Głównym impulsem do niepodległości Polski, zgodnie z dobrą tradycją europejską, była rewolucja – w Rosji, a potem w Niemczech. Rosyjskiej „lutowej biurokracji” udało się przynajmniej zachować twarz, ponieważ obdarzywszy polskich braci autonomią, Prusakom nie pozwolono nawet na to – w Wersalu wręczono im po prostu „ustawę poznańską”.

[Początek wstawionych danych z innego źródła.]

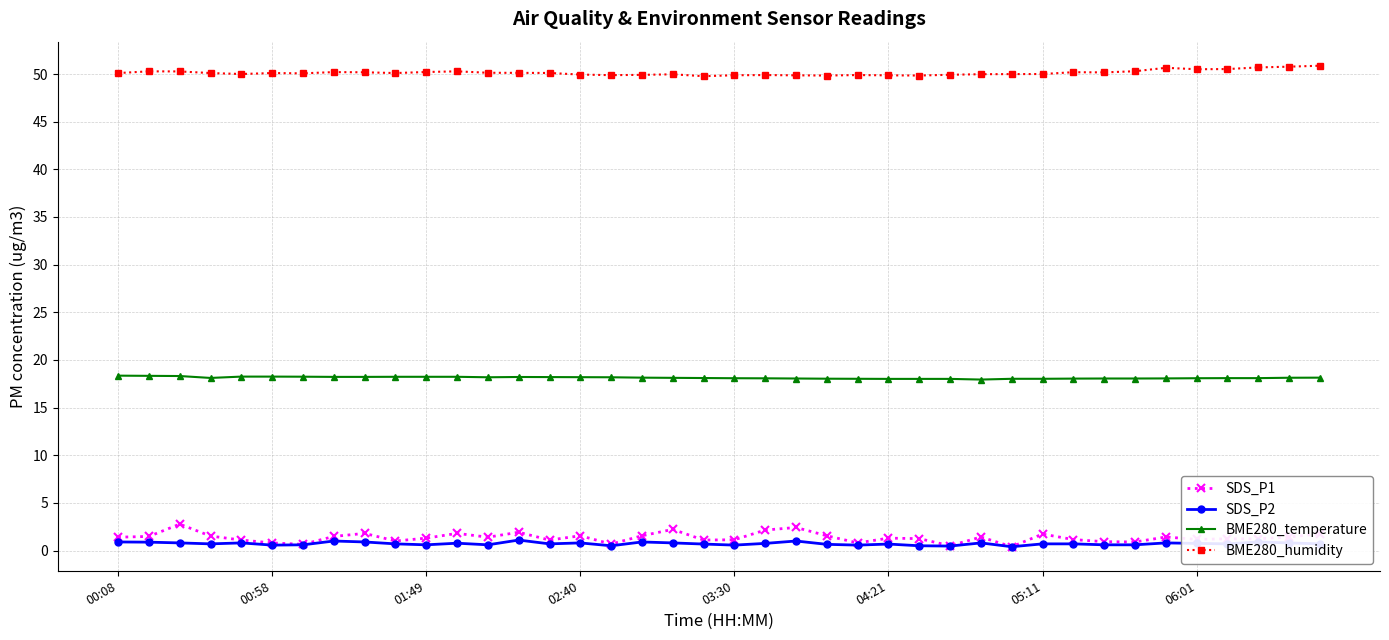

Count the number of data series in this chart.

4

A jednocześnie "oszlifowali" pierwotnie wolny Gdańsk do Gdańska i wymordowali niewielką część Prus Wschodnich do nowego dziedzictwa Pana Piłsudskiego. Potem natychmiast wzrosły apetyty głowy państwa polskiego i wyruszył na wojnę z Litwą, Białorusią i Czerwoną Rosją. Dostali go nawet spokojni Czesi ze Słowakami, od których Polacy chcieli odebrać Tyoszyn Śląsk. Ale to wszystko to zupełnie inny etap w historii Europy.

Notatki.

1. T. Bethmann-Hollweg, Refleksje o wojnie, Beachtungen zum Weltkriege, Bd. II, S. 91

2. B. von Bülow, Pamiętniki, M., 1935, s. 488

3. Cytowany. Clements K. Prezydentura Woodrowa Wilsona, Kansas, 1992, s. 73

4. Tamże, s. 28

5. VM Czernow, Przed burzą. Wspomnienia, pamiętniki. Mińsk, 2004, s. 294-295.